Begrabt mein Herz in Wuppertal Der Wunsch nach einem Hund
WZ-Kolumnist Uwe Becker über Erfahrungen mit Haustieren.
Wuppertal. Als kleiner Junge wünschte ich mir immer einen Hund. Die amerikanische Fernsehserie „Lassie“ schaute ich damals besonders gerne. Abends in meinem Bett stellte ich mir immer vor, wie schöne es wäre, wenn am Morgen ein Collie sein Köpfchen auf die Bettkante legt, mir das Gesicht ableckt und dann liebevoll knurrend die Bettdecke wegzieht, damit ich aufstehe, um mit ihm Gassi zu gehen. Meine Mutter hasste jedoch Hunde und Katzen, und meine Bitte, „Wenn schon kein Hund, dann vielleicht eine kleine Katze, Mama?“, erübrigte sich daher.

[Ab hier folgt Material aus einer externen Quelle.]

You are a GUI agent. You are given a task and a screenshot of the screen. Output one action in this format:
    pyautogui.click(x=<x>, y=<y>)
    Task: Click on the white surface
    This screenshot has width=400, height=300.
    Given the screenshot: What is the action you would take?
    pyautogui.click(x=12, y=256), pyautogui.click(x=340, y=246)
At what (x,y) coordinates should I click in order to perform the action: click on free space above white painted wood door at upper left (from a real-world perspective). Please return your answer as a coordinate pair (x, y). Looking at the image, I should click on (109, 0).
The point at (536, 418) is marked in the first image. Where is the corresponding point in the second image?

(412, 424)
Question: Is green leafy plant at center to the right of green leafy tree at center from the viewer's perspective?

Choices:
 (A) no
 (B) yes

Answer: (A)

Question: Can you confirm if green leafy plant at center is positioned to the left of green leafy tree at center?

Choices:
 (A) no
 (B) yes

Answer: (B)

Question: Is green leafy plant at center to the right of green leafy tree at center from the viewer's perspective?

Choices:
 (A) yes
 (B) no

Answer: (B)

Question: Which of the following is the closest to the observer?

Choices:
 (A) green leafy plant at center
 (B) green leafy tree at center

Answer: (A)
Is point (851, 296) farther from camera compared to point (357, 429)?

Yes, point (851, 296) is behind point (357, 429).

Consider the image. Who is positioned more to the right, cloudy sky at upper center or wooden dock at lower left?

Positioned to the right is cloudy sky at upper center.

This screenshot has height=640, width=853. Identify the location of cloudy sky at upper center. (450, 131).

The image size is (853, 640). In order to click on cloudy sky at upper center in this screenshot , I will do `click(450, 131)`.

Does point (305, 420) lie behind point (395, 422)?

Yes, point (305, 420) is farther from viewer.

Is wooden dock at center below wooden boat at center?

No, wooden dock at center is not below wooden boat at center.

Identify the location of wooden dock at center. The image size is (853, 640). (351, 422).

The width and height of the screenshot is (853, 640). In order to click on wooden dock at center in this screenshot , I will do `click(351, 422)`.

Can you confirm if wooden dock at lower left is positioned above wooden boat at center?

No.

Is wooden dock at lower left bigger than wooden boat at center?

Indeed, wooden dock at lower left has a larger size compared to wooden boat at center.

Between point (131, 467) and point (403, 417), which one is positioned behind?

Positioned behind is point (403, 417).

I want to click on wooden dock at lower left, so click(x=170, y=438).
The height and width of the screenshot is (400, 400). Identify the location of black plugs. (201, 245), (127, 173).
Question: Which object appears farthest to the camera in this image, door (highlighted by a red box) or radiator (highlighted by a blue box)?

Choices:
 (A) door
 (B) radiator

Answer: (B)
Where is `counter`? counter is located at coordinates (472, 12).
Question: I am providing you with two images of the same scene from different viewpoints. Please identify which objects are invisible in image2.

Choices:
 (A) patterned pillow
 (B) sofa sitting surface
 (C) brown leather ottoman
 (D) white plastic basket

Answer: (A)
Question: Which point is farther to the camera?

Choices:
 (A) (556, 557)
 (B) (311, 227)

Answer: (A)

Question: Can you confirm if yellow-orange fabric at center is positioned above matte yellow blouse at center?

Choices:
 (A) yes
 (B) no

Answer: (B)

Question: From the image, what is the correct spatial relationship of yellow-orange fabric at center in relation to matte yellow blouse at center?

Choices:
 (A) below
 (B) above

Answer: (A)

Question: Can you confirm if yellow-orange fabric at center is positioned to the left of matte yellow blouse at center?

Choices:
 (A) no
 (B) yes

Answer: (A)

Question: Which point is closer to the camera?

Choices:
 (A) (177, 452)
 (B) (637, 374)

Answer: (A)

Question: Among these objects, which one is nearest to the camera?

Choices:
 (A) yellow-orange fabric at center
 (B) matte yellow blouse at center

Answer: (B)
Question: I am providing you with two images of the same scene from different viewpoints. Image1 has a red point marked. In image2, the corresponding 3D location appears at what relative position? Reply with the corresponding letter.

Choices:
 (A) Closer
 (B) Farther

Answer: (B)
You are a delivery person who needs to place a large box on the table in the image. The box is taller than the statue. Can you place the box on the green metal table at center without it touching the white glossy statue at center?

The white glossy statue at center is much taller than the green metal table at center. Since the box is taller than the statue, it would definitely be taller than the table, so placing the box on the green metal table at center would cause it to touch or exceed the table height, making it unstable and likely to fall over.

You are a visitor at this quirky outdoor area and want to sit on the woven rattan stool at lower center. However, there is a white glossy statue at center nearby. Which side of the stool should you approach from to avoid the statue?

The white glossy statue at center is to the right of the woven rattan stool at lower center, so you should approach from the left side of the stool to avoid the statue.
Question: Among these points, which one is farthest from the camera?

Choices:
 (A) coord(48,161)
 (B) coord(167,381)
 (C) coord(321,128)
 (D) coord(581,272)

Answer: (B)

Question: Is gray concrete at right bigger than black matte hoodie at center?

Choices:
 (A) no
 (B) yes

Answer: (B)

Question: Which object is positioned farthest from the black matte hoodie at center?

Meinen Vater hatte ich zwar auf meiner Seite, aber die Drohung meiner Mutter, „Wenn ein Hund ins Haus kommt, ziehe ich aus!“, nahm er zu ernst. Glücklicherweise hatten die Eltern eines Klassenkameraden einen kleinen Hund, mit dem ich ab und zu spielen durfte. Die kleine Pudeldame Anja schenkte mir damals zwar viele glückliche Momente, aber keinen eigenen Hund besitzen zu dürfen, machte mich lange Zeit traurig.
Irgendwann gestattete meine Mutter die Anschaffung eines Hamsters. Mein Wunsch, einen Vierbeiner zu halten, war so groß, dass ich mich zur Not auch mit einem winzigen Tier anfreunden wollte. Die anfängliche Euphorie war aber schnell dahin. Der Hamster war langweilig, verbrachte den halben Tag im Laufrad, fraß und schlief. Ich konnte keine persönliche Bindung zu ihm aufbauen, auch weil ich mir immer noch so sehr einen Hund wünschte. Einmal befreite ich den Hamster aus dem Käfig, damit er ein wenig Abwechslung bekam. Meine Mutter kreischte in heller Panik, als er hinter der großen Wohnzimmerschrankwand verschwand. Mein Vater musste Möbel verrücken und es dauerte eine Weile, bis wir ihn wieder eingefangen hatten. Am anderen Tag lag der kleine Nager tot in seinem Käfig. Ich glaube, die Aufregung war zu viel für sein kleines Herz.
Meine Trauer hielt sich in Grenzen. Um mich dennoch zu trösten, kaufte mein Vater mir zwei Goldfische. Die beiden Wassertiere überlebten aber nur wenige Wochen, weil ich sie einmal versehentlich mit getrocknetem Oregano gefüttert hatte. Mein älterer Bruder meinte, „Das sind dumme Zierfische, die sind ertrunken, weil sie nicht so gut schwimmen können.“ Wir lebten dann eine zeitlang ohne Haustiere, bis mein Vater von einem Arbeitskollegen zwei Wellensittiche bekam, die dieser abgeben musste, weil seine Frau eine Allergie hatte. Hansi und Peter hießen die quietschfidelen Vögel, aber als Ersatz für einen Hund taugten auch diese beiden Schnabeltiere nicht.
An einem Samstagabend, meine Eltern waren bei Freunden eingeladen, schaute ich mit meinem Bruder verbotenerweise Alfred Hitchcocks „Die Vögel“. Ich war 11 Jahre alt und hatte nach dem Film große Angst. In der Küche zwitscherten aufgeregt unsere Wellensittiche. Mein drei Jahre älterer Bruder bemerkte meine Furcht und nutzte diese schamlos aus: „Vielleicht drehen unsere beiden Vögel ja auch durch und zerfleischen uns. Wir sollten ihnen zuvor kommen und die Hälse umdrehen. Und wenn sie tot sind, dann kauft Papa Dir vielleicht endlich einen Hund!“ So sehr ich mir auch einen Hund wünschte und so groß auch meine Angst wegen dieses schrecklichen Films war, nein, die Wellensittiche umzubringen, das kam nicht in Frage. Ich lag noch länger schweißgebadet wach und achtete auf verdächtige Geräusche aus dem Vogelkäfig.